Can civil penalties be levied on fiduciaries in breach of their responsibilities?
Both the Internal Revenue Service (IRS) and the Department of Labor (DOL) can levy civil penalties on fiduciaries.  The IRS can assess a 5% prohibited transaction excise tax on a fiduciary who participates in a prohibited transaction.  The IRS has the authority to increase the excise tax to 100% of the amount of the transaction that has not been corrected, if after notice from the IRS that a levy will occur, the prohibited transaction has not been corrected.  Additionally, the DOL can levy a civil penalty of 20% of the amount recovered with respect to a plan.

May a plan shield a fiduciary in advance of liability?
No.  There are no provisions that permit a plan to prospectively agree to exempt a particular fiduciary from liability.
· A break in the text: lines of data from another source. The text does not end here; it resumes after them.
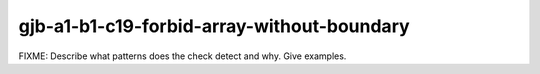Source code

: .. title:: clang-tidy - gjb-a1-b1-c19-forbid-array-without-boundary

gjb-a1-b1-c19-forbid-array-without-boundary
===========================================

FIXME: Describe what patterns does the check detect and why. Give examples.
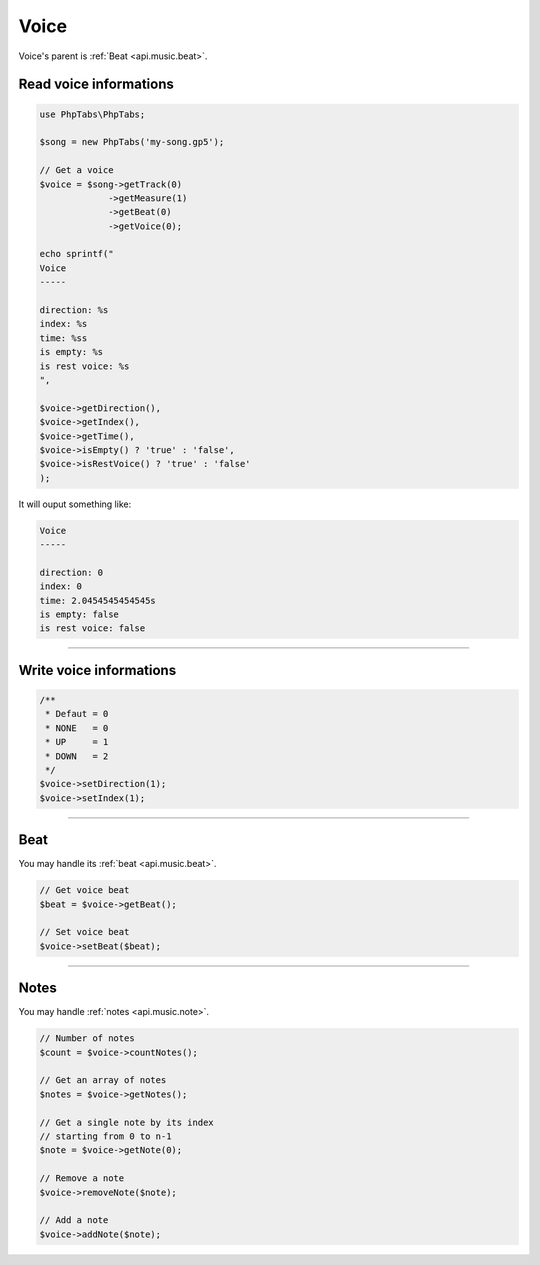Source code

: .. _api.music.voice:

=====
Voice
=====

Voice's parent is :ref:`Beat <api.music.beat>`.

Read voice informations
=======================

.. code-block:: php

    use PhpTabs\PhpTabs;

    $song = new PhpTabs('my-song.gp5');

    // Get a voice
    $voice = $song->getTrack(0)
                 ->getMeasure(1)
                 ->getBeat(0)
                 ->getVoice(0);

    echo sprintf("
    Voice
    -----

    direction: %s
    index: %s
    time: %ss
    is empty: %s
    is rest voice: %s
    ",

    $voice->getDirection(),
    $voice->getIndex(),
    $voice->getTime(),
    $voice->isEmpty() ? 'true' : 'false',
    $voice->isRestVoice() ? 'true' : 'false'
    );

It will ouput something like:

.. code-block:: console

    Voice
    -----

    direction: 0
    index: 0
    time: 2.0454545454545s
    is empty: false
    is rest voice: false


------------------------------------------------------------------------

Write voice informations
========================

.. code-block:: php

    /**
     * Defaut = 0
     * NONE   = 0
     * UP     = 1
     * DOWN   = 2
     */
    $voice->setDirection(1);
    $voice->setIndex(1);

------------------------------------------------------------------------

Beat
====

You may handle its :ref:`beat <api.music.beat>`.

.. code-block:: php

    // Get voice beat
    $beat = $voice->getBeat();

    // Set voice beat
    $voice->setBeat($beat);

------------------------------------------------------------------------

Notes
========

You may handle :ref:`notes <api.music.note>`.

.. code-block:: php

    // Number of notes
    $count = $voice->countNotes();

    // Get an array of notes
    $notes = $voice->getNotes();

    // Get a single note by its index
    // starting from 0 to n-1
    $note = $voice->getNote(0);

    // Remove a note
    $voice->removeNote($note);

    // Add a note
    $voice->addNote($note);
How may fiduciaries insure that they will make prudent fiduciary decisions and adequately document their investment handling?
Fiduciaries must exercise procedural due diligence, which is a process for making high-quality, prudent fiduciary decisions and documenting the decisions made in that process.  Moreover, a fiduciary's use of procedural due diligence enables the fiduciary to obtain a better defense in the event that the prudent decision results in desultory outcomes.

What items must a fiduciary consider to properly analyze investment alternatives?
To obtain the greatest protection in analyzing investment alternatives for the plan, a fiduciary must:

  1. Read all pertinent investment documents and disclosure materials;

  2. Ascertain the reasonableness of any fees associated with the investment;

  3. Be able to show that the investment is reasonably designed to further plan purposes and is consistent with the plan's funding policy;

  4. Review investment alternatives and obtain competitive bids where feasible;

  5. Research the investment's historical performance, as well as that of its sponsor, and check any available rating service information that covers the particular investment;

  6. Hire an expert to help in the decision-making process;

  7. Obtain regular information about the prospective investment's performance of the investment, and note any material discrepancies;

  8. Document all activity engaged in the investment decision-making process and keep a detailed file of all pertinent documents, including reports, meeting notes, and legal documents.

Are non-publicly traded assets a reasonable investment?
Only if the fiduciary's due diligence can be documented as outlined above.